# START OF Document section

[Cite as Abbey v. Peavy, 2014-Ohio-3921.]
Court of Appeals of Ohio
EIGHTH APPELLATE DISTRICT
COUNTY OF CUYAHOGA
JOURNAL ENTRY AND OPINION
No. 100893
STEPHEN P. ABBEY
APPELLANT
vs.
ROBIN P. PEAVY
APPELLEE
JUDGMENT:
AFFIRMED
Civil Appeal from the
Cuyahoga County Court of Common Pleas
Domestic Relations Division
Case No. DR-01-283152
BEFORE: Boyle, A.J., Rocco, J., and E.A. Gallagher, J.
RELEASED AND JOURNALIZED: September 11, 2014
ATTORNEYS FOR APPELLANT
Joseph G. Stafford
Anne C. Fantelli
Stafford & Stafford Co., L.P.A.
55 Erieview Plaza
5th Floor
Cleveland, Ohio 44114
FOR APPELLEE
Robin P. Peavy, pro se
30875 Cannon Road
Chagrin Falls, Ohio 44139
MARY J. BOYLE, A.J.:
{¶1} Appellant, Stephen Abbey, appeals from the trial court’s judgment denying
his motion to modify child support. He raises two assignments of error for our review:
1. The trial court/magistrate erred and/or abused his/its discretion by
denying appellant’s motion to modify child support and granting appellee’s
motion to modify child support and by failing to reduce the monthly child
support; and/or failing to issue and [sic] order requiring appellee to pay
child support; and in its decision and orders in regard to other issues.
2. The trial court erred and/or abused its discretion by failing to comply
with Civ.R. 53, and by adopting the magistrate’s decision without
substantive modification.
{¶2} Finding no merit to the appeal, we affirm.
Procedural History and Factual Background
{¶3} Abbey and Robin Peavy (appellee, formerly Robin Abbey) were married in
August 1994. They had two children during their marriage, a son born on August 23,
1998, and a daughter born on October 26, 2000.
{¶4} The parties terminated their marriage by dissolution in 2001, and agreed to
a shared parenting plan. At that time, Abbey agreed to pay $4,080 per month in child
support. In 2004, Peavy agreed to a modification in child support of $2,500 per month.
{¶5} In May 2011, Abbey moved to modify his child support obligation, arguing
that his child support obligation should be terminated or substantially reduced.
Alternatively, Abbey argued that Peavy should pay child support. Abbey asserted that a
substantial change in circumstances had occurred since the parties’ 2004 agreement
because his income had significantly declined and he had physical possession of K.A.

# END OF Document section
# START OF Material shown

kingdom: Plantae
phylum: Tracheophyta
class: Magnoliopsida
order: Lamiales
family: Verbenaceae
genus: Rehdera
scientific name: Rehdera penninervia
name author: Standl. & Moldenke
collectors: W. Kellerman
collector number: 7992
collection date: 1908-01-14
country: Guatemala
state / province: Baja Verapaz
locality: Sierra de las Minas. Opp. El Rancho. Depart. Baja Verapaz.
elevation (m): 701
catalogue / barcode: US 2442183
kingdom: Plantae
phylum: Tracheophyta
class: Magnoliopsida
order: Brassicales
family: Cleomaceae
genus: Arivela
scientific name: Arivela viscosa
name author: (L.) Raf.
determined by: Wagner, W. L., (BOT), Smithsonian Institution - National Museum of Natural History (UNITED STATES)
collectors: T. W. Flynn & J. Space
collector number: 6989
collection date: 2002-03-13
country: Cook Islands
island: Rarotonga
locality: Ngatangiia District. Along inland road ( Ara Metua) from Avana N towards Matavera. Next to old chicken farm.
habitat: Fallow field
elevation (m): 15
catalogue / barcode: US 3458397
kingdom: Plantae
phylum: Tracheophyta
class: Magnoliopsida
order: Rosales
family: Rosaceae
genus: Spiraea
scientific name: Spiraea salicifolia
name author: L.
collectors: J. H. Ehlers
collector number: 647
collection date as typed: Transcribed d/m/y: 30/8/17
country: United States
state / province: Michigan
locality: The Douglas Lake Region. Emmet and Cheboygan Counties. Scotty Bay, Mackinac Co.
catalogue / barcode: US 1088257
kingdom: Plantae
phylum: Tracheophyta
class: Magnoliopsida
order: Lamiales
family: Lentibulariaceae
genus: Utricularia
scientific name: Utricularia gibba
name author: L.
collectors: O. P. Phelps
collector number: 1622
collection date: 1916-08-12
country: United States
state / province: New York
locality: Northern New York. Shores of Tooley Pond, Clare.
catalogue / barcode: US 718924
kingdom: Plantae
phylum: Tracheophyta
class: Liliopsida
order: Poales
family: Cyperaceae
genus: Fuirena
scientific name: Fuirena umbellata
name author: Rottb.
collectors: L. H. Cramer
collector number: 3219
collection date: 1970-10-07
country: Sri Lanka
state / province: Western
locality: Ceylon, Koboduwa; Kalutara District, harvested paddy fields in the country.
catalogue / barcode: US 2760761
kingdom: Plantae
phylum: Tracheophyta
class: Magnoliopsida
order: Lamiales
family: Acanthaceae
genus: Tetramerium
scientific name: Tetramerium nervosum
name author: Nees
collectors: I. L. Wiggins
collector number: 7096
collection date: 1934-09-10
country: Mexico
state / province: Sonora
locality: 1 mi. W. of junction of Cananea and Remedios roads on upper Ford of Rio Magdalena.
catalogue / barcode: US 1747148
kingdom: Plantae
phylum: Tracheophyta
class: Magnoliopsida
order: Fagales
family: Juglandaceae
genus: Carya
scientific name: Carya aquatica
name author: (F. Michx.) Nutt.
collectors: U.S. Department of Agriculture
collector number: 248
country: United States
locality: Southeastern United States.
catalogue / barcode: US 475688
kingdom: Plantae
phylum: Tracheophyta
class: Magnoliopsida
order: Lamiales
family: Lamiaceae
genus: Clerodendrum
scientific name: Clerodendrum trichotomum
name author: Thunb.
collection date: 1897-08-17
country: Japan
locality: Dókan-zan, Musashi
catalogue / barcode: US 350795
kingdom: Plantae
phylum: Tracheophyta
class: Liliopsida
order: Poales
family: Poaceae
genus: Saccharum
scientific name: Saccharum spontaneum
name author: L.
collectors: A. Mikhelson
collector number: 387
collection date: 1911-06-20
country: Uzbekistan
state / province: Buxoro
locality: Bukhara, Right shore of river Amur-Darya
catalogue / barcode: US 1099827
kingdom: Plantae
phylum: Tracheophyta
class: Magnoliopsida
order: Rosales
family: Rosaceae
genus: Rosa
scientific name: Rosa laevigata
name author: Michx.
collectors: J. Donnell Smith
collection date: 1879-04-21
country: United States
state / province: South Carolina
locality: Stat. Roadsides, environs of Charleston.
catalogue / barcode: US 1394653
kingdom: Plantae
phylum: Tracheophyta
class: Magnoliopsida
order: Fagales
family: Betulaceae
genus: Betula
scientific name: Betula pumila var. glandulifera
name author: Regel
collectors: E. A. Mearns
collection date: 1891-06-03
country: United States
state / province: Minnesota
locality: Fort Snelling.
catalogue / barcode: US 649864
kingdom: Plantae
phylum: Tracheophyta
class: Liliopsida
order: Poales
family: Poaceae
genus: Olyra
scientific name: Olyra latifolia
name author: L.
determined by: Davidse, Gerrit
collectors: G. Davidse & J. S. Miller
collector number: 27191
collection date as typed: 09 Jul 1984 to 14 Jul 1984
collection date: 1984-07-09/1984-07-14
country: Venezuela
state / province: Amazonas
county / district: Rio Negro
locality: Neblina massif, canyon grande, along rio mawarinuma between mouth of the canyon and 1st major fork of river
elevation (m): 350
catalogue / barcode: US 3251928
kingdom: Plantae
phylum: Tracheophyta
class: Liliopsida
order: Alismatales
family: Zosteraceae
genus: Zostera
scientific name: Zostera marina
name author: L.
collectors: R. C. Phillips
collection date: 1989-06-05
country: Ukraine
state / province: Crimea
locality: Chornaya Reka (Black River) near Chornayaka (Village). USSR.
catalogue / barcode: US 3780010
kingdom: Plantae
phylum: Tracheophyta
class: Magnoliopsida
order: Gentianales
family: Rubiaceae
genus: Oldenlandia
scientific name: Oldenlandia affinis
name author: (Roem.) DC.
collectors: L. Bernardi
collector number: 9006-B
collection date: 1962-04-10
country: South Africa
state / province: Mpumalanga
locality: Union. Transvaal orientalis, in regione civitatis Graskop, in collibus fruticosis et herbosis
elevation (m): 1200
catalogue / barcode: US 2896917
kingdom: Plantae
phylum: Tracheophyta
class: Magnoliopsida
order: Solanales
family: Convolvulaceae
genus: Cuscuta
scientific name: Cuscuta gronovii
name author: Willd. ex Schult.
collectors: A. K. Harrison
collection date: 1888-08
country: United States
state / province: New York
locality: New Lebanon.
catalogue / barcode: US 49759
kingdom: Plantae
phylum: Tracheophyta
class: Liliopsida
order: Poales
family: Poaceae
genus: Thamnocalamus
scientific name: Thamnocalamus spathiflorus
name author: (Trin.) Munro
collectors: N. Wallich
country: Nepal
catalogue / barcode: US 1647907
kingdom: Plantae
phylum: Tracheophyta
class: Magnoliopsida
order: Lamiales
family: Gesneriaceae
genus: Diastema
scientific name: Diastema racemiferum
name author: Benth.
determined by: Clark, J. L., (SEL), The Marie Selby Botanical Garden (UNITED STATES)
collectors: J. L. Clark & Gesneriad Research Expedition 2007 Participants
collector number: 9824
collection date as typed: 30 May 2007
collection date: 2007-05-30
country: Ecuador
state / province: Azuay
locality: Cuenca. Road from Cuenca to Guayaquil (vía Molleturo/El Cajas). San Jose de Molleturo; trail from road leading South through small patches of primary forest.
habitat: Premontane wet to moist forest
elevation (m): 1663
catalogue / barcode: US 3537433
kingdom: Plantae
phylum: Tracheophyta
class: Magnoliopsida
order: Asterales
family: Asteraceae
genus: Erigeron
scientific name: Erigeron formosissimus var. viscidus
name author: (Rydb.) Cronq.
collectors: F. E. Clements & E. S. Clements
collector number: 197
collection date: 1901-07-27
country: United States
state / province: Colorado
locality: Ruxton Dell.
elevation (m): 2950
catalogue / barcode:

# END OF Material shown

**Prompt 1**
According to the Abbey v. Peavy opinion, what monthly child support amount did Peavy agree to in 2004?
**Prompt 2**
Carry on writing the Abbey v. Peavy appellate opinion from the point where the page leaves off.

**Reply 1**
$2,500 per month.

**Reply 2**
nearly 100 percent of the time since February 2011.
{¶6} Subsequent to Abbey’s motion, Peavy moved to modify child support as
well. Peavy argued that her child support should be increased based on the fact that it
had not been increased since 2004. Alternatively, Peavy argued that her child support
should remain the same.
{¶7} A magistrate heard the matter beginning on April 27, 2012, and continuing
on August 9, August 10, and ending on October 12, 2012. In his decision, the
magistrate recommended denying Abbey’s motion and granting Peavy’s motion in part.
We will address the magistrate’s relevant findings of fact and conclusions of law in our
analysis section of this opinion.
{¶8} Abbey objected to the magistrate’s findings. In its judgment entry, the
trial court indicated that it reviewed the magistrate’s decision, the pleadings, exhibits,
complete transcript, and Abbey’s preliminary and supplemental objections. After
review, the trial court modified the magistrate’s decision in part and adopted it in part.
The court corrected typographical errors in the magistrate’s decision and found that a
new child support worksheet should be prepared to reflect the current incomes of the
parties. The trial court completed and attached the new child support computation
worksheet. The trial court ordered that Abbey’s motion be denied and that Peavy’s
motion be granted “to the extent that the prior Agreed Judgment Entry signed by the
parties and [the judge] on July 13, 2004, is again the current child support order in this
case.” The trial court ordered that Abbey pay $2,500 per month ($1,250 per child) in
child support, plus processing fees. It is from this judgment that Abbey appeals.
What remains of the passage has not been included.